▶ [Source material]

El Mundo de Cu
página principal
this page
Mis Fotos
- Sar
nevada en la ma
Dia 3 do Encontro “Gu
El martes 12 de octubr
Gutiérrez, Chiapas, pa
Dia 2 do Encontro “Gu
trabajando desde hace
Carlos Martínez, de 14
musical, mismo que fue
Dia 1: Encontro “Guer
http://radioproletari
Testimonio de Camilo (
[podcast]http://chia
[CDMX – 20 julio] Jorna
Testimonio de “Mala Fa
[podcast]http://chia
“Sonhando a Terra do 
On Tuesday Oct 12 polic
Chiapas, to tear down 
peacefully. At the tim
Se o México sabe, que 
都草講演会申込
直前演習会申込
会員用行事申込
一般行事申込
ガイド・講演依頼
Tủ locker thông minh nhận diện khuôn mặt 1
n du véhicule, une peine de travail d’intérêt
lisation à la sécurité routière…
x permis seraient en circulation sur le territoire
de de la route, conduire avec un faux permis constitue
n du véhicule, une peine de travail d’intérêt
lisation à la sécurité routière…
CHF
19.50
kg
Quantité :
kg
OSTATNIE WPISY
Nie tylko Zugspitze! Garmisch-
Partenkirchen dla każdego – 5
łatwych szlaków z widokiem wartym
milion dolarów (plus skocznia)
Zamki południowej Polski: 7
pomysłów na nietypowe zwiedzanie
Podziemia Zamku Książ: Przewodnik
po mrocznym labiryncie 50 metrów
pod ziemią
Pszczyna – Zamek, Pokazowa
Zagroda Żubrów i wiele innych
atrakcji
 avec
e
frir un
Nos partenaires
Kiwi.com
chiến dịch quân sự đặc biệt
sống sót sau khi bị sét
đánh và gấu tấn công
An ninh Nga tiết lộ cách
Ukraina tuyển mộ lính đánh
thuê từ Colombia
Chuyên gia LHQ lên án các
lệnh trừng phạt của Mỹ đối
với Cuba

▶ [Exercise instructions] Nothing in the data may change. Give it again in full.

▶ [Reply to the exercise]
El Mundo de Cu
página principal
this page
Mis Fotos
- Sar
nevada en la ma
Dia 3 do Encontro “Gu
El martes 12 de octubr
Gutiérrez, Chiapas, pa
Dia 2 do Encontro “Gu
trabajando desde hace
Carlos Martínez, de 14
musical, mismo que fue
Dia 1: Encontro “Guer
http://radioproletari
Testimonio de Camilo (
[podcast]http://chia
[CDMX – 20 julio] Jorna
Testimonio de “Mala Fa
[podcast]http://chia
“Sonhando a Terra do 
On Tuesday Oct 12 polic
Chiapas, to tear down 
peacefully. At the tim
Se o México sabe, que 
都草講演会申込
直前演習会申込
会員用行事申込
一般行事申込
ガイド・講演依頼
Tủ locker thông minh nhận diện khuôn mặt 1
n du véhicule, une peine de travail d’intérêt
lisation à la sécurité routière…
x permis seraient en circulation sur le territoire
de de la route, conduire avec un faux permis constitue
n du véhicule, une peine de travail d’intérêt
lisation à la sécurité routière…
CHF
19.50
kg
Quantité :
kg
OSTATNIE WPISY
Nie tylko Zugspitze! Garmisch-
Partenkirchen dla każdego – 5
łatwych szlaków z widokiem wartym
milion dolarów (plus skocznia)
Zamki południowej Polski: 7
pomysłów na nietypowe zwiedzanie
Podziemia Zamku Książ: Przewodnik
po mrocznym labiryncie 50 metrów
pod ziemią
Pszczyna – Zamek, Pokazowa
Zagroda Żubrów i wiele innych
atrakcji
 avec
e
frir un
Nos partenaires
Kiwi.com
chiến dịch quân sự đặc biệt
sống sót sau khi bị sét
đánh và gấu tấn công
An ninh Nga tiết lộ cách
Ukraina tuyển mộ lính đánh
thuê từ Colombia
Chuyên gia LHQ lên án các
lệnh trừng phạt của Mỹ đối
với Cuba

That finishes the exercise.